Тогда Рубашов оставляет его — с его мечом, с его убийственной забывчивостью, с его бормотанием, садится на трамвай и едет в мрачный квартал в Митте, находит открытый ресторан и там, оглушенный собственным бессилием, впервые за много лет напивается вдрызг.
Мысль о том, что где-то в сознании Парацельсиуса, недостижимый, словно на дне морском, хранится ключ к его загадке, мучит его несказанно. Он проклинает его, он проклинает себя и свою судьбу. Он пьян, его вот-вот вырвет. Он ощущает себя опрокинутым на спину насекомым.
Он бродит без цели по улицам. Потом он срывает с себя мундир штурмовика — он ему более не нужен. Он устал от их маршей, их бодрых песен, их драк в пивных. Он устал от дешевой имитации обновления и силы, он не в состоянии больше это выдерживать.
Постепенно он успокаивается и возвращается в гостиницу, где оставил доктора. Последняя надежда — а вдруг Парацельсиус очнулся, вдруг он вспомнит хоть что-нибудь, даст ему хоть какой-то намек.
Дверь заперта изнутри на три оборота. Он кричит, но никто не отзывается. Портье помогает ему открыть дверь.
Номер пуст. Меча нет. Нет его одежд и потрескавшегося дорожного сундука. Окно закрыто на засов и заперто — тоже изнутри.

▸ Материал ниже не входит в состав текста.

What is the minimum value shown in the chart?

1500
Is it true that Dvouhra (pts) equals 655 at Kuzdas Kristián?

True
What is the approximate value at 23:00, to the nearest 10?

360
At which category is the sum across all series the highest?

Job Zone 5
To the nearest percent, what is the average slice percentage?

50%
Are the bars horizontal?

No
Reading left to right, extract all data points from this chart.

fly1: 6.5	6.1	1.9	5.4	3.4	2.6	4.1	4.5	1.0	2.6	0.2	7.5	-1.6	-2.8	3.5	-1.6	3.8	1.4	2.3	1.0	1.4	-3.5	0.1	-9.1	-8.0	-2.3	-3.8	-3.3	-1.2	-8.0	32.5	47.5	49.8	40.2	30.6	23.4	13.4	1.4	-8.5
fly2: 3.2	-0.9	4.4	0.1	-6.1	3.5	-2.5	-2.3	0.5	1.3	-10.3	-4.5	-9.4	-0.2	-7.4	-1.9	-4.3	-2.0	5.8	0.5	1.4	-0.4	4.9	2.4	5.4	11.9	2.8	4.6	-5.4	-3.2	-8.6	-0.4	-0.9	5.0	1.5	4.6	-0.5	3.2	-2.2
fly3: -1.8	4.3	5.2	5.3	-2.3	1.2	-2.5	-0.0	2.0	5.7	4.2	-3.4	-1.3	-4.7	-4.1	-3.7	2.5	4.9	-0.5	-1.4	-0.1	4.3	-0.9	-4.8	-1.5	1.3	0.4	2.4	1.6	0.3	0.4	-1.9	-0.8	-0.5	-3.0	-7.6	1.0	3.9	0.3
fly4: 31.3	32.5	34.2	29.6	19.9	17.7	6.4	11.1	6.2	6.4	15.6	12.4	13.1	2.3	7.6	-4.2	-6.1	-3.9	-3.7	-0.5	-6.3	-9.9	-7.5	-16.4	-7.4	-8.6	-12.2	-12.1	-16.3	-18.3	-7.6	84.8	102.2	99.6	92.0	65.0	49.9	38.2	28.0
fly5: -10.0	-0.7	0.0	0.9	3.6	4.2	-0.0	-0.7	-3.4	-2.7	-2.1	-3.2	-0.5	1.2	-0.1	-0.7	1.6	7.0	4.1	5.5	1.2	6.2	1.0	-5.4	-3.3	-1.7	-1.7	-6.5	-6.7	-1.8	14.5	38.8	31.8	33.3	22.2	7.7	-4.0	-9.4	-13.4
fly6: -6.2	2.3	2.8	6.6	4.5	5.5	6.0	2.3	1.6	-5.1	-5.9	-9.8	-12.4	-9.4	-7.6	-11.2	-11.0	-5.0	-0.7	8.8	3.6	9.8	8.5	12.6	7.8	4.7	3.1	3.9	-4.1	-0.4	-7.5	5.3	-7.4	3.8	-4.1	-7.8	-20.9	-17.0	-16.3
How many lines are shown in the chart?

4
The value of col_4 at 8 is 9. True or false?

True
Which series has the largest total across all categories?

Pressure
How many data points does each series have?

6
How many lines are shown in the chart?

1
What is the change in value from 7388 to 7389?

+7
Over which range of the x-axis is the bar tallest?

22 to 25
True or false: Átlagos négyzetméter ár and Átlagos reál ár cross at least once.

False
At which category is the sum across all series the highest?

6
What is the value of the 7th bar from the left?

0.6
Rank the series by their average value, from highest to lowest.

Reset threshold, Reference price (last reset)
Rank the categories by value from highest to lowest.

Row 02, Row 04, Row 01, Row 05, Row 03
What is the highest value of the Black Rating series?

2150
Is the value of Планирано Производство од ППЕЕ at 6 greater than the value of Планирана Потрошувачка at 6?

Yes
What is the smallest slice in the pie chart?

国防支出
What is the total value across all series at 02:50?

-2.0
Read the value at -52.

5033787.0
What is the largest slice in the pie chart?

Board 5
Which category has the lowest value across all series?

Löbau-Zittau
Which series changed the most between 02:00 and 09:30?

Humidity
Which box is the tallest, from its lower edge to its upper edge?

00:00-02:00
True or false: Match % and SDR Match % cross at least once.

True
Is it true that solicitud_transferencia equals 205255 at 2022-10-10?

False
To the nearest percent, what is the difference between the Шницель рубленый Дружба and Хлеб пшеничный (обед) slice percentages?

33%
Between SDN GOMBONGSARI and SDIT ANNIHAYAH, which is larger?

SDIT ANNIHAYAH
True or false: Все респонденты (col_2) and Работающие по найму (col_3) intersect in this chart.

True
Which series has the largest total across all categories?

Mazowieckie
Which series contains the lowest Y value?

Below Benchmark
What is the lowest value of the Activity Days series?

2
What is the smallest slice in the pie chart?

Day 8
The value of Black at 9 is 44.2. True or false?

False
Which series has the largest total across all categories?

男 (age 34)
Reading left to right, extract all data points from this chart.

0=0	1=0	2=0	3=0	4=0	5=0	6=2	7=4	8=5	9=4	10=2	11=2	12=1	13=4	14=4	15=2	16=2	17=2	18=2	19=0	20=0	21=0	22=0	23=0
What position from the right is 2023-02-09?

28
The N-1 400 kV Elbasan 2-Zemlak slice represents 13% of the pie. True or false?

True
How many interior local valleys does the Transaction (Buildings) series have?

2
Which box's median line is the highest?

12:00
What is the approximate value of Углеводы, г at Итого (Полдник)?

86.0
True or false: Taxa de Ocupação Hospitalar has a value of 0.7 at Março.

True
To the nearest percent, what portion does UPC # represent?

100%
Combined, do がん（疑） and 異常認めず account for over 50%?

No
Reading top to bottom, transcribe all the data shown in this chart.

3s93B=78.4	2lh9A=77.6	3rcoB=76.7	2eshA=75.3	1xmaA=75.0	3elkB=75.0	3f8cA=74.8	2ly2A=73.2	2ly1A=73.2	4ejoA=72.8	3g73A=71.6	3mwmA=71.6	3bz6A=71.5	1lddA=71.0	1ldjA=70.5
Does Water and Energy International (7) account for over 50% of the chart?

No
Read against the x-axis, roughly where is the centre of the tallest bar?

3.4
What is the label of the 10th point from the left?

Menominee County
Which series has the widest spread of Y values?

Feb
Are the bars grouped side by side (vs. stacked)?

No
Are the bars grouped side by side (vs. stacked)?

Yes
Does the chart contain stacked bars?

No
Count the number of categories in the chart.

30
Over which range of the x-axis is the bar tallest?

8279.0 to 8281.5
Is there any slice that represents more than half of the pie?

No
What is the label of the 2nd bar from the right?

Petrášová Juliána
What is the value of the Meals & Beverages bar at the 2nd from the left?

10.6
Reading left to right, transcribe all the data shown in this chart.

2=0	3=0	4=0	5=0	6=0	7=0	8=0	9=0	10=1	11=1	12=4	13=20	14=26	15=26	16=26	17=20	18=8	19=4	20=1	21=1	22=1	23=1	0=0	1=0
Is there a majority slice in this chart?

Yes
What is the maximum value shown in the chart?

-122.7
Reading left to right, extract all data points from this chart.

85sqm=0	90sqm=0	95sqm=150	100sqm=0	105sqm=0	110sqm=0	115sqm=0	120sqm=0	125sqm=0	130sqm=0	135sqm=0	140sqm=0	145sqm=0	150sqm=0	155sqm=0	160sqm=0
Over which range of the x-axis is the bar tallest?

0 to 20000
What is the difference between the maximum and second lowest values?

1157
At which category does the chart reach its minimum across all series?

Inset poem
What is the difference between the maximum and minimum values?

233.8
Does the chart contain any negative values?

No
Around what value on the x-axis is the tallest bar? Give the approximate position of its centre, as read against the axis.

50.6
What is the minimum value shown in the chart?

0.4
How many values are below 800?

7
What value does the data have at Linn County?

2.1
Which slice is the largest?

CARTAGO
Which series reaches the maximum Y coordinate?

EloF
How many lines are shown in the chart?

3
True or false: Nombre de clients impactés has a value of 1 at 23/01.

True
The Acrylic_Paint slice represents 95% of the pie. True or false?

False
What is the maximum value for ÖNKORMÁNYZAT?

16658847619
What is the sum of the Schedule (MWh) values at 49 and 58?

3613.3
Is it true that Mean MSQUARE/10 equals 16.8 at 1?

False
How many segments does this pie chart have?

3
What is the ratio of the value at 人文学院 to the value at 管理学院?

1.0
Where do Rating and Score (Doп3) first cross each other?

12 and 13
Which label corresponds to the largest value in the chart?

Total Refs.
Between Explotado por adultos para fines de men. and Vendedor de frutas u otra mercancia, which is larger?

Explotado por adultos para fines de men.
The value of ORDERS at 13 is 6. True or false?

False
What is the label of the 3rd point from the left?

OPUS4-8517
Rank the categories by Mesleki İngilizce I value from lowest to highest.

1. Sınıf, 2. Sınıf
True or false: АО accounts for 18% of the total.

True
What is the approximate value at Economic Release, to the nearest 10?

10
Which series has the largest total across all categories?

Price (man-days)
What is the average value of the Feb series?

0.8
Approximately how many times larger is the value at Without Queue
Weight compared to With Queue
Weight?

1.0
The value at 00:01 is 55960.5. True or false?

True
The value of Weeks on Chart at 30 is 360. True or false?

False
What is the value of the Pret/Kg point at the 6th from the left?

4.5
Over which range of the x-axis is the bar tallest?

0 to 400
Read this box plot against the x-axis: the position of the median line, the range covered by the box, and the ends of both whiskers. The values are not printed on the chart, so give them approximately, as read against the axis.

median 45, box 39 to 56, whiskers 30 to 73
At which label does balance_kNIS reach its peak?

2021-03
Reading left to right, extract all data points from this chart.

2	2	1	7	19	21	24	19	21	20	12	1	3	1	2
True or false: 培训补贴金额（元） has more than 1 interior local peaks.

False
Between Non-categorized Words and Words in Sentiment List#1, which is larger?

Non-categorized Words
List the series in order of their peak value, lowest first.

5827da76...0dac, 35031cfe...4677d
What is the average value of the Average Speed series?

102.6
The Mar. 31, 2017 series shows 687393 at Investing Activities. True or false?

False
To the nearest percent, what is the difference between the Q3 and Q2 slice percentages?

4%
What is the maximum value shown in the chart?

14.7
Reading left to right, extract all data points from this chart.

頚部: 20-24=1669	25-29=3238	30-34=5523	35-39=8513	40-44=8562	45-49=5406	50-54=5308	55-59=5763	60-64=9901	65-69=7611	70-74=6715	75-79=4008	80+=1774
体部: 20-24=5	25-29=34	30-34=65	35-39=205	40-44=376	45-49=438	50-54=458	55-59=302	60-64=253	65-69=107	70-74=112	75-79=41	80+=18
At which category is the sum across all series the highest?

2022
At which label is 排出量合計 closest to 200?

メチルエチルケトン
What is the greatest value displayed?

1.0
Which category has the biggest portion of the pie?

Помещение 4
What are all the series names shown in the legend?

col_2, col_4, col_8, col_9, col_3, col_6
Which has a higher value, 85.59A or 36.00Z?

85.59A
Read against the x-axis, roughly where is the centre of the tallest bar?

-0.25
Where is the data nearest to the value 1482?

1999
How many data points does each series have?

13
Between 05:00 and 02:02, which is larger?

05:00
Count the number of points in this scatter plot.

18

Парацельсиус снова исчез — так же загадочно и необъяснимо, как и в первый раз.
Дворецкий Филиппа Боулера
— Уважаемый господин Штильман, за эту старинную мезузу я могу вам предложить шестнадцать марок, и ни пфеннигом больше… Что? В справочнике по антиквариату? Четыреста? Но разве вы не понимаете, Штильман, что за времена теперь? Рынок определяет покупатель, а не продавец. Мне очень жаль, но это все, что я могу вам предложить. Мы задыхаемся от барахла. Вы только поглядите вокруг! Поглядите на это море пыльных манускриптов, десяток изданий Мишны в позолоченном переплете восемнадцатого века. И где вы сейчас найдете покупателя на шофар[32] из слоновой кости? Или серебряные принадлежности для миквы?[33] Где спрос? Каждую ночь приходят люди, вытаскивают меня из постели прямо в пижаме… им, видите ли, надо срочно избавиться от фамильных ценностей… Но кто это купит? Я вас спрашиваю, Штильман, — кто это купит? Мне очень жаль. Шестнадцать марок.
Рот, старьевщик, достал деньги из кассы.
— Ну хорошо, шестнадцать пятьдесят. Берите или идите в другое место. Если вы, конечно, найдете кого-то, кто захочет с вами, извините, иметь дело.
Раввин взял деньги и сунул в карман пальто.
— Есть еще ковчег, — сказал он. — Итальянский, шестнадцатый век. Сделан Бенвенисте по заказу ребе Исахара Доу Рокача в Кракове.
— Ковчег! И куда я с ним сунусь, позвольте вас спросить?
— В данном случае речь идет не о деньгах, Рот. Община считает, что ковчег следует спрятать в безопасном месте. Мы выкупим его, когда настанут лучшие времена.